もはや女性特有の生理的現象とでも言う他ない不快感を、説明しろ、と無茶ぶりされても言葉で表現するには難しく限界がある。
「…………よかったわね、おバカで。ある意味それは才能よ? 大事にして」
ポン、と隣のセルティガの肩に手をおく。
「バカにされて褒められる? いくら俺でも良い意味あいではないことだけは解る」
セルティガにぶんと手を振り払われた。
「それだけ解れば十分よ」
自分のバカさ加減、それがわかる人とわからない人。
人は必ず報われると信じてそれを努力と表する。
苦労を苦労とせず、どんな困難さえ厭わず。時に空回りしたり。それが滑稽だと嘲笑を浴びようと、それをもろともせず立ち向かおうとする。
きっと彼は間違った頑張り方をしてしまっただけなのかもしれない。
理屈や形のない深くて重い、特別な感情にふりまわされ、突き動かす理解不能な衝動にかられ。
人を愛することは罪ではない。なら、罪ではないもて余した一方的な感情のやり場は何処だ?
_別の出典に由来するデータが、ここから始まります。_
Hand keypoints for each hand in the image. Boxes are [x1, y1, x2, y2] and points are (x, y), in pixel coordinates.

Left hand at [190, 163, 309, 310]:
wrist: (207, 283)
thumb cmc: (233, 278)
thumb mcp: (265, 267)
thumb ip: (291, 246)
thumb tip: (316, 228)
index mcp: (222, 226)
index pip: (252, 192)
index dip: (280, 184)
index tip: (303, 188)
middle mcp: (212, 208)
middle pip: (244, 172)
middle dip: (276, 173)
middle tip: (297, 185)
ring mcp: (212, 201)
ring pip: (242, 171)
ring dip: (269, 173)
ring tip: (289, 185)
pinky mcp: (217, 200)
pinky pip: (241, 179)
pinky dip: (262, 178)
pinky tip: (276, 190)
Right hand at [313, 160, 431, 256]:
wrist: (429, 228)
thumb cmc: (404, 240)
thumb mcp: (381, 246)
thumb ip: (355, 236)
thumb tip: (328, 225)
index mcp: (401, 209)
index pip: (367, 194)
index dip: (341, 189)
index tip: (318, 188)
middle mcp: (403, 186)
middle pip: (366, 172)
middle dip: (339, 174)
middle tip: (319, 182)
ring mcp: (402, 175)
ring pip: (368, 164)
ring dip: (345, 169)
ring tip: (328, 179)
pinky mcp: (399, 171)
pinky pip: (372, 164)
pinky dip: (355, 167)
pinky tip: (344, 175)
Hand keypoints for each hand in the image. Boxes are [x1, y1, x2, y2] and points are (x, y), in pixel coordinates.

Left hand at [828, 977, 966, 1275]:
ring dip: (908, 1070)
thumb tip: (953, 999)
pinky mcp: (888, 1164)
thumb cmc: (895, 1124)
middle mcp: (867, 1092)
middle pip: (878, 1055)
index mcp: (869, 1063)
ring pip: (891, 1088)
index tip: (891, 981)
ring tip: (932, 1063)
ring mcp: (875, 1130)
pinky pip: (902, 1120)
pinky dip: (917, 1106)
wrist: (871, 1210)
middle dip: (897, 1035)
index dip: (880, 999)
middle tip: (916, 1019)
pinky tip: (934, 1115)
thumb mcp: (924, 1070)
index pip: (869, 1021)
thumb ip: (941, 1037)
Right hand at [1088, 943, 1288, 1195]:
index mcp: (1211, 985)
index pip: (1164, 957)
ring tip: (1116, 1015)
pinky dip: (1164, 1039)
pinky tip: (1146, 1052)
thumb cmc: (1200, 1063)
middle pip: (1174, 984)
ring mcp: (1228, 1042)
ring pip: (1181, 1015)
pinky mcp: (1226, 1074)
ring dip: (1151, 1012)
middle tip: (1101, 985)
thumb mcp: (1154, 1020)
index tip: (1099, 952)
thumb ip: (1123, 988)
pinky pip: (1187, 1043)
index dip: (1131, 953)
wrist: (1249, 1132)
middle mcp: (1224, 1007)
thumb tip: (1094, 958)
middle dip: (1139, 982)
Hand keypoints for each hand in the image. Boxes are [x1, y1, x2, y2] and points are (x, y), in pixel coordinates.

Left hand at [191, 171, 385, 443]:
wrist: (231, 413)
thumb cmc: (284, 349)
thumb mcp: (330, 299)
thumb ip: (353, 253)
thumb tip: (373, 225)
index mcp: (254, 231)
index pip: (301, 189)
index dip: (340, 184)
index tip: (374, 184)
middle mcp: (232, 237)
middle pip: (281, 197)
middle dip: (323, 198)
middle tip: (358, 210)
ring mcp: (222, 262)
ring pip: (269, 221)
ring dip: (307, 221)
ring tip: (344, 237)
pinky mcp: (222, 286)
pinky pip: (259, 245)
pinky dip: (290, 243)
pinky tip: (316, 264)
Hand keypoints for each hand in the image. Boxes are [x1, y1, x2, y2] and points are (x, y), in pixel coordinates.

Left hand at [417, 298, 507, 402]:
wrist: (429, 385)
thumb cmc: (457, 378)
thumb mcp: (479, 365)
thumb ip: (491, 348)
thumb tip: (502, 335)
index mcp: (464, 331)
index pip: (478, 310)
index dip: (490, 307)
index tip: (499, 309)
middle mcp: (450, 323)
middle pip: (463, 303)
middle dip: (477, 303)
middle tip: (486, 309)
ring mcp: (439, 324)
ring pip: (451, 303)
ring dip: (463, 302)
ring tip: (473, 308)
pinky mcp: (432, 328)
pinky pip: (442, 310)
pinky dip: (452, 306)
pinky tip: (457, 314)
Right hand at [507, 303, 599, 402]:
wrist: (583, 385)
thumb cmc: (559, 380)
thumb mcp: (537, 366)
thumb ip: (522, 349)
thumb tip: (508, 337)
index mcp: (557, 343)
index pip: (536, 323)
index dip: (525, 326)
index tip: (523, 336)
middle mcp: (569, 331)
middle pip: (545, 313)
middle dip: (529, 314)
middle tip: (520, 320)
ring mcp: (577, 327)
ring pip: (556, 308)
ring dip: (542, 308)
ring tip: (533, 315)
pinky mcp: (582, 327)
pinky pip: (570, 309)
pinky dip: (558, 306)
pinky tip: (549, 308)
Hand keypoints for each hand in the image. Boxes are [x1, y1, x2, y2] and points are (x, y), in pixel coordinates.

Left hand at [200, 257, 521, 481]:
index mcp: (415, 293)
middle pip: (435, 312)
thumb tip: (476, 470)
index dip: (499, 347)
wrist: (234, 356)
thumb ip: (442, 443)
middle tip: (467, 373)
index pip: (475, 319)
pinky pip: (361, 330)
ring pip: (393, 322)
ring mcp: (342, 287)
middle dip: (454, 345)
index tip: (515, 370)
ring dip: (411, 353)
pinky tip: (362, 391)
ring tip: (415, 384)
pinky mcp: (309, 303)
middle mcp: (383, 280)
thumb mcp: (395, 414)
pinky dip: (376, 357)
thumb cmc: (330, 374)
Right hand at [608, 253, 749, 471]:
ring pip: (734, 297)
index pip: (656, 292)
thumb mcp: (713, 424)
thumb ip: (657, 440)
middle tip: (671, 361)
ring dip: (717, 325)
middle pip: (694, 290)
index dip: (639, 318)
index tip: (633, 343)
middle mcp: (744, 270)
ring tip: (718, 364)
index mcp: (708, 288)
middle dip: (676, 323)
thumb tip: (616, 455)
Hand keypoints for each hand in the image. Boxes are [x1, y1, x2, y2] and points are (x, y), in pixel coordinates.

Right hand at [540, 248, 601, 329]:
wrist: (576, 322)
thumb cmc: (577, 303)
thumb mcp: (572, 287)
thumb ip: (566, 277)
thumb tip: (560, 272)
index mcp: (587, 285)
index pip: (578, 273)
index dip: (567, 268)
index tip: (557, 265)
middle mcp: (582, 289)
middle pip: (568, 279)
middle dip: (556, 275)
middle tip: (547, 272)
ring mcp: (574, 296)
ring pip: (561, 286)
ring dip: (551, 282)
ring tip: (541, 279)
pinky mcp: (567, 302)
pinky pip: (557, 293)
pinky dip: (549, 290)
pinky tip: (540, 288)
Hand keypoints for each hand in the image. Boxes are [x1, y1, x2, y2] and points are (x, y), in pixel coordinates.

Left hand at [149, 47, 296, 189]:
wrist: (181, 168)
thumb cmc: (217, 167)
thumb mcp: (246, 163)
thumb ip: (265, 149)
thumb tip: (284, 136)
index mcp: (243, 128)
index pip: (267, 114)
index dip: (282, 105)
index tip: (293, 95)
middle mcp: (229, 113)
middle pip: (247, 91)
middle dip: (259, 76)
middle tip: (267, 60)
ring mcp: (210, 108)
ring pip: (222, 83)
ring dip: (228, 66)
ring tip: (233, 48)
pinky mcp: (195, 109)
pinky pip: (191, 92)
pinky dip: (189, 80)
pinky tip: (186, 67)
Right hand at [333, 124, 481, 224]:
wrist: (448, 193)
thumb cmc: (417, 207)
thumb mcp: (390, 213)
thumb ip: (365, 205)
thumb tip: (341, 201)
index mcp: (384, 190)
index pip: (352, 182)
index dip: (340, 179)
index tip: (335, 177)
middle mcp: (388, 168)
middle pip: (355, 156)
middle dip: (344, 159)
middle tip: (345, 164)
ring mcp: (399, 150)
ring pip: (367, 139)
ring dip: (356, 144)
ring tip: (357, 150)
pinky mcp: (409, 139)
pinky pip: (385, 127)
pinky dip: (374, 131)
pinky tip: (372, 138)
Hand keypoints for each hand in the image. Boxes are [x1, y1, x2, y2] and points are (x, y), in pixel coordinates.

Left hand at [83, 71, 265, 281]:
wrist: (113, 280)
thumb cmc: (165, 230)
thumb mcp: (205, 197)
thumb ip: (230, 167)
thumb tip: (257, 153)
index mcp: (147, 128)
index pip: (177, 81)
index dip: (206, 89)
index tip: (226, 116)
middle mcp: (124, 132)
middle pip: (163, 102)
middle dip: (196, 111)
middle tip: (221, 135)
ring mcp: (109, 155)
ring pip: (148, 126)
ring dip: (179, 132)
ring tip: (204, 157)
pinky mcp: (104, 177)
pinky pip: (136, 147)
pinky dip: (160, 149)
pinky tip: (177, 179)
機械のようにゴミ箱へ捨て消去、なんてお手軽な恋愛では彼にはなかった。きっと一途で生真面目な青年だったのだろう。
その一途さが彼に過ちを犯させた。
「呪術とはちゃんとした工程をふまないと代価が必要となる。とくに大きな呪いをかけようとすればそれは凄まじい代価を要求されるでしょうね。たとえば……命、自らのすべてを捧げるほどの」
「あのハンスが?」
「黒幕がはっきりしてくるとその店員の不自然なセリフもうなずける。邪蛇の使徒となったモノは生前の姿をたもつことはできないから」
「じゃあ……あれはハンス自身……?」
「そう考えて間違いないでしょうね」
鬱々としてセイラと視線を絡めると、セイラも賛同するように小さく頷いてみせた。
「その拉致された時に見たという邪蛇の神像が島全体に呪いをかけるための媒介、よりしろとなっている可能性が濃厚ね。手っ取り早い話し、その神像を破壊すればこの島の呪いも解けるはずよ」
もちろん、あなたの呪いも、と付け足した。
「おい、ちょっと待て。この島のどこにその聖域への入口があるんだ? 誰も知らないんだろう?」
セルティガにしてはごもっともな発言だった。